No you're not. Single blind means the observer cannot have any bias, otherwise it's not blind. Single blind trials aren't usually used because of patient bias, but in this case that is exactly what you are looking for so it is a perfect setup.

So then homeopathic medicine does work on animals as those where single blinded experiments(the animals did not know if they where getting the homeopathic treatment or not) so there was no observer bias to account for their behavior.
 
I sincerely do not understand what you're getting at. I think we're being too vague. Let's say I'm trying to test the effect of an antiretroviral drug.

I divide it into three groups:

A: no treatment
B: placebo tablets
C: experimental tablets

The tablets are identical in size, shape, flavour, &c, and the side effects of the drug are mimicked by the placebo. Let's say nausea.

The viral load is measured by having the hospital bloodwork team (aka: the vampires) take daily samples, and send them to the lab in coded vials. The lab records the results.

At the end of the experiment, the code is broken, and the results analyzed.

I really don't see any bias complications.

Becuase you have chosen a set up that is makeing quantitative measurements, and not "do you feel better" questions.
 
Sorry if this sounds cynical, but....

I realize this thread is about using the placebo effect, which is quite a fascinating topic, but I can tell you as a practicing physician, as a practical standpoint, we have a hard enough time gettting people to do things we KNOW are going to be helpful. Just look around at all the people who continue to drink, smoke, do meth, weigh 300+ pounds, etc. Thats half the battle. Then, after 40-60 years of that, their multiple medical problems have so many treatments PROVEN to help but half the people don't want to do them or have trouble remembering to follow through. Then, as I often see, there are those on 15+ meds. Intentionally adding a placebo to this mix generally holds no interest to me, nor to patients for the most part.
 
So then homeopathic medicine does work on animals as those where single blinded experiments(the animals did not know if they where getting the homeopathic treatment or not) so there was no observer bias to account for their behavior.


Whoa, only if there is a statisticaly significant variation vs. untreated animals in a large pool of trials. And the experimenter has to do everything the same for both groups of animals, except one gets the dose and the others don't.

All the homeopathy 'results' is usualy based upon single trial anecdotes and is therefore not a controlled study.
 
Becuase you have chosen a set up that is makeing quantitative measurements, and not "do you feel better" questions.

So you use a post, pretest survey. But you have to make sure the nontreatment group goes through the same protocolo, ie sitting in the waiting area and talking to the nurse, they just don't get a 'treatment'.
 
Whoa, only if there is a statisticaly significant variation vs. untreated animals in a large pool of trials. And the experimenter has to do everything the same for both groups of animals, except one gets the dose and the others don't.

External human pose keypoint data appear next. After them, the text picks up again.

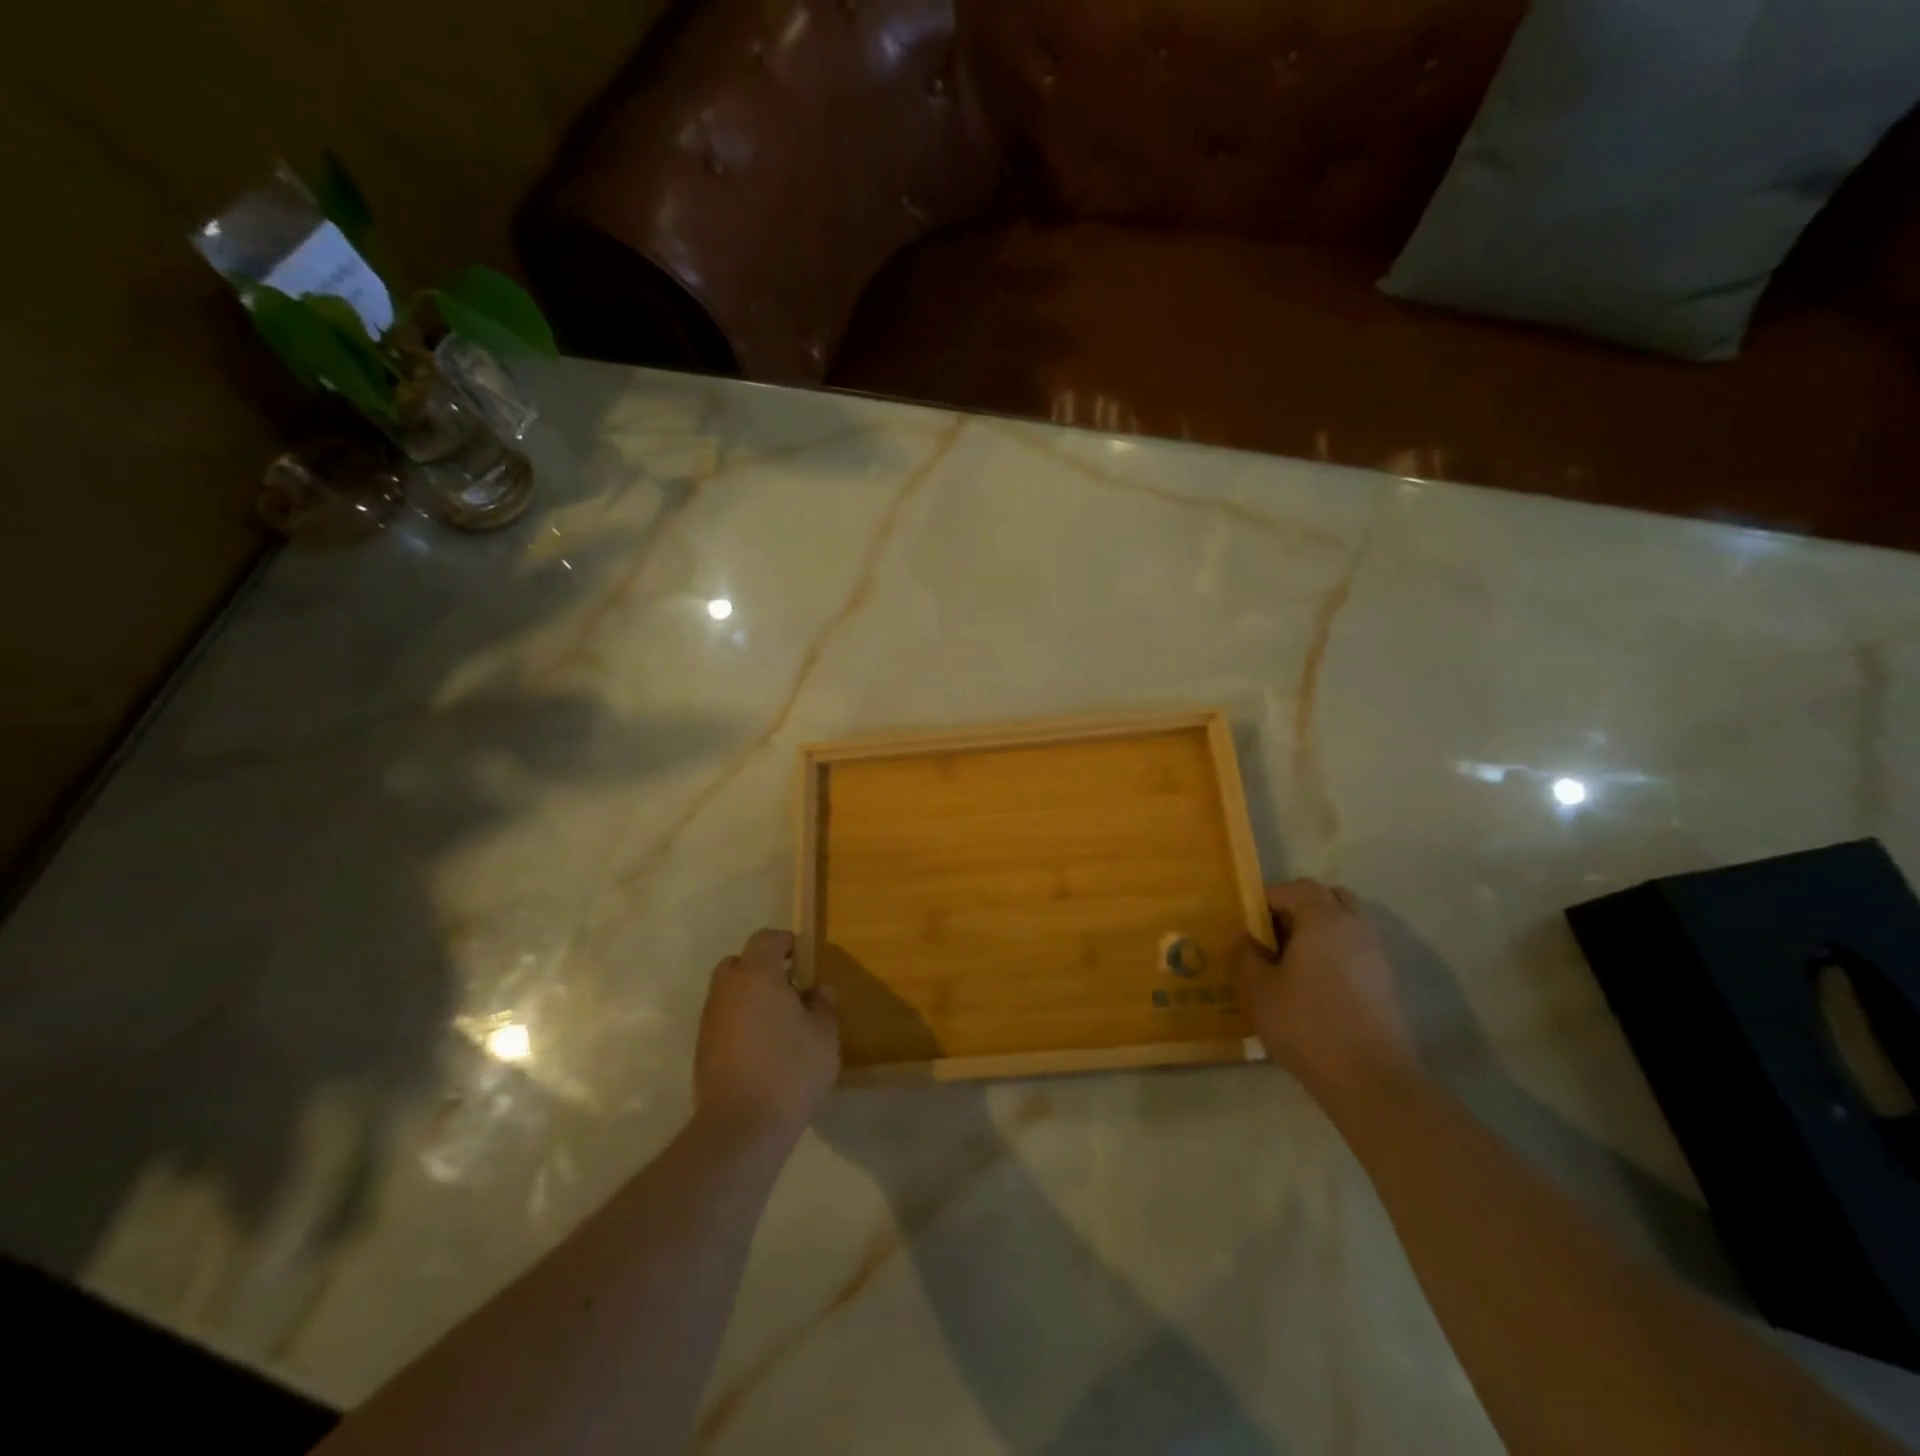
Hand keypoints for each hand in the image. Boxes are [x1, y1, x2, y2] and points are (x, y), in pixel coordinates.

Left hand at [694, 929, 839, 1141]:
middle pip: (739, 963)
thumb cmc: (790, 1070)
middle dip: (762, 969)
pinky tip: (762, 1049)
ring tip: (778, 1023)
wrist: (740, 1128)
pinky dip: (740, 1023)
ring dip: (749, 998)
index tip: (803, 958)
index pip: (765, 939)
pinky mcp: (702, 1050)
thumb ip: (823, 1005)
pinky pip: (723, 1021)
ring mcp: (710, 1021)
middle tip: (789, 990)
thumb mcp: (824, 1035)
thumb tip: (817, 991)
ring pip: (728, 993)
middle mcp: (727, 990)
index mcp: (757, 975)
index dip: (785, 942)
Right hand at [1236, 880, 1419, 1101]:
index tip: (1249, 922)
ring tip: (1292, 962)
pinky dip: (1335, 953)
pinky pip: (1356, 950)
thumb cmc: (1307, 1025)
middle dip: (1300, 908)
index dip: (1269, 898)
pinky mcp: (1386, 983)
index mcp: (1324, 920)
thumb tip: (1245, 939)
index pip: (1297, 888)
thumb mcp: (1258, 990)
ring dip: (1319, 931)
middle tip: (1274, 935)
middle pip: (1329, 898)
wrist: (1370, 1080)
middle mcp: (1355, 928)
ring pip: (1346, 924)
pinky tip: (1314, 985)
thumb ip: (1246, 956)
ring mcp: (1376, 955)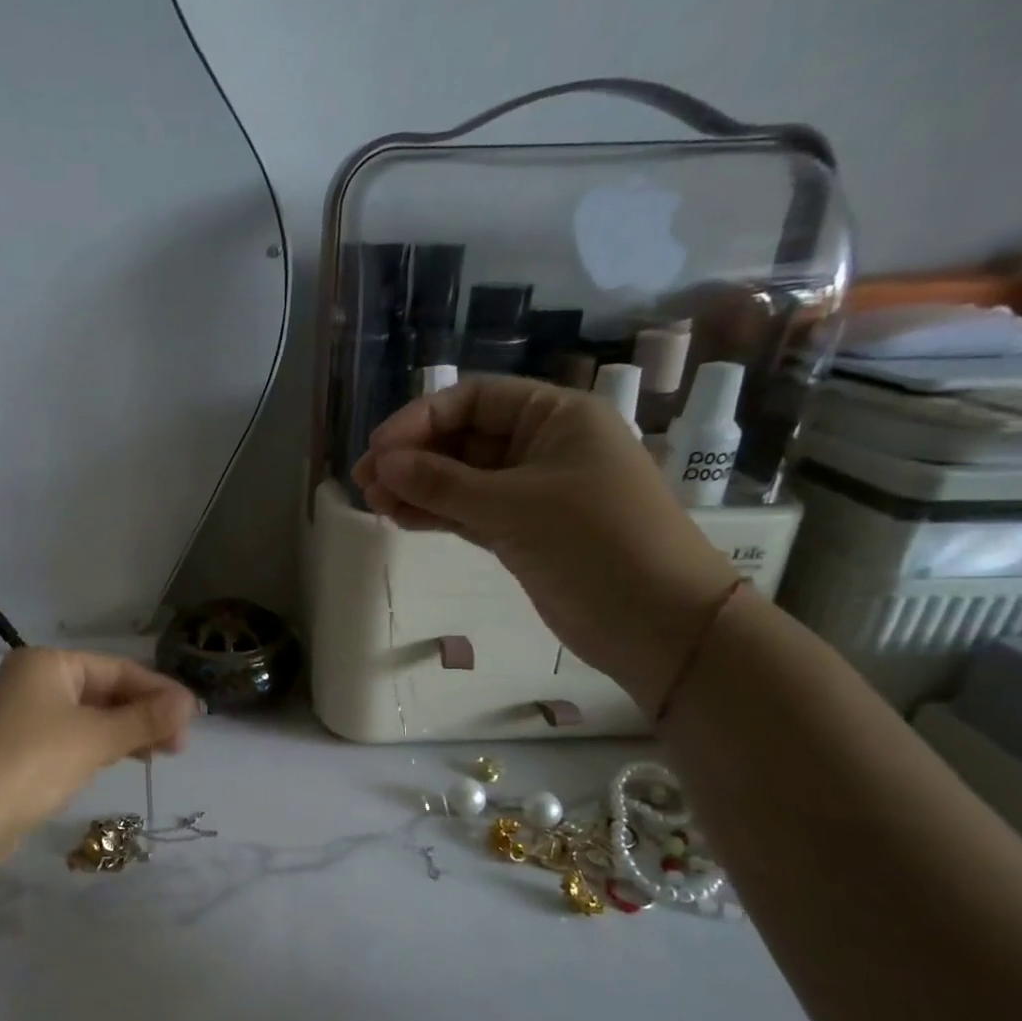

So, homeopathic treatment vs. regular deionized water then? :D


doc - It's not "adding a placebo"; that implies a placebo-only treatment of some kind, e.g. a sugar pill. It's increasing the placebo *effect*, aka context effects, to improve the effectiveness of all treatments.
 
Becuase you have chosen a set up that is makeing quantitative measurements, and not "do you feel better" questions.

Sure. That's why I figured it would be valuable to get a specific example, instead of continuing to wrestle with vagueness.

re: spectral questions: try distributing questionnaires instead of face-to-face interviews.